→ **Information supplied**:
┌──

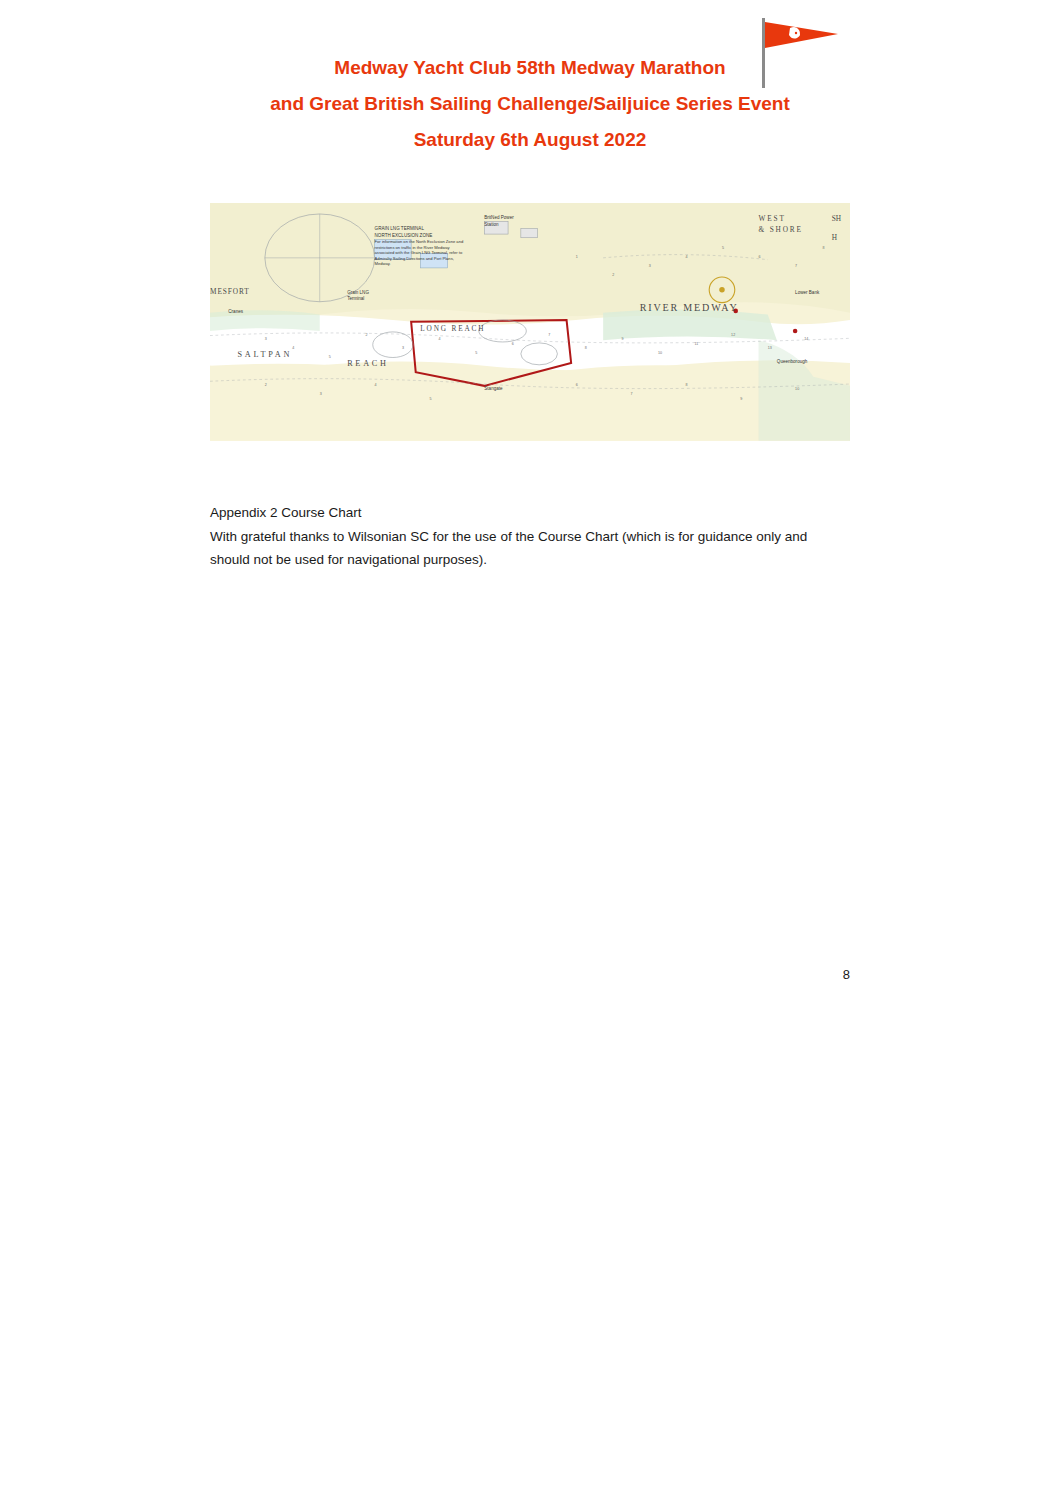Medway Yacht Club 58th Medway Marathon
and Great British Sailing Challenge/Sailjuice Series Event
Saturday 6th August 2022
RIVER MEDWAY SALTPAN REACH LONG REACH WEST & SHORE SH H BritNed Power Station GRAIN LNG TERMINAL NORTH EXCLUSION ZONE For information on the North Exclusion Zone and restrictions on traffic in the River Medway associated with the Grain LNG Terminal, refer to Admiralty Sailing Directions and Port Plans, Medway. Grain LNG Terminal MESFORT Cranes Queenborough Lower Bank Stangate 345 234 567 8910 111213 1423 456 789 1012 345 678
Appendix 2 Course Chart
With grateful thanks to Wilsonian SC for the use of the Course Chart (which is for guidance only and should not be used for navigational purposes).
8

└──
┌──

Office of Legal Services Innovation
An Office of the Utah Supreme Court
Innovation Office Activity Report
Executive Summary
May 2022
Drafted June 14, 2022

└──
┌──

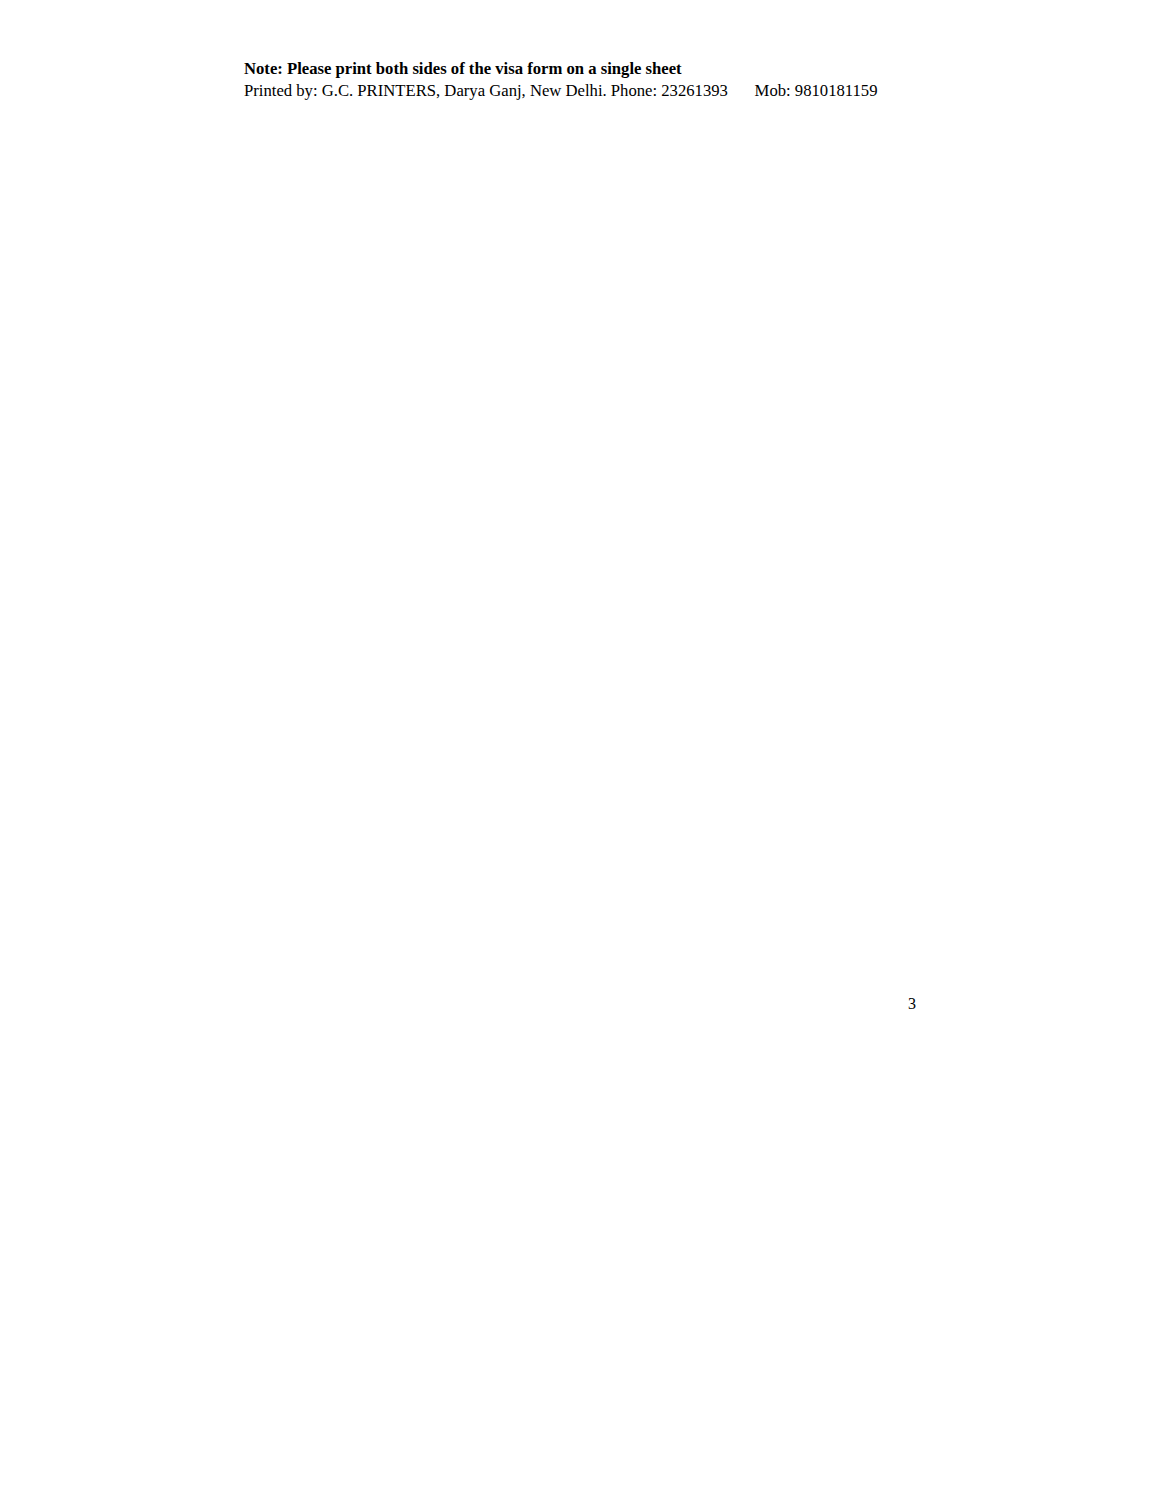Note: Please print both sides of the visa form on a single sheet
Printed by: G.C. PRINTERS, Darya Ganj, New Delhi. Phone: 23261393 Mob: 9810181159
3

└──

→ **To do**: For the string "Course", search the preceding data and copy every line that includes it.

→ **Task output**:
Appendix 2 Course Chart
With grateful thanks to Wilsonian SC for the use of the Course Chart (which is for guidance only and should not be used for navigational purposes).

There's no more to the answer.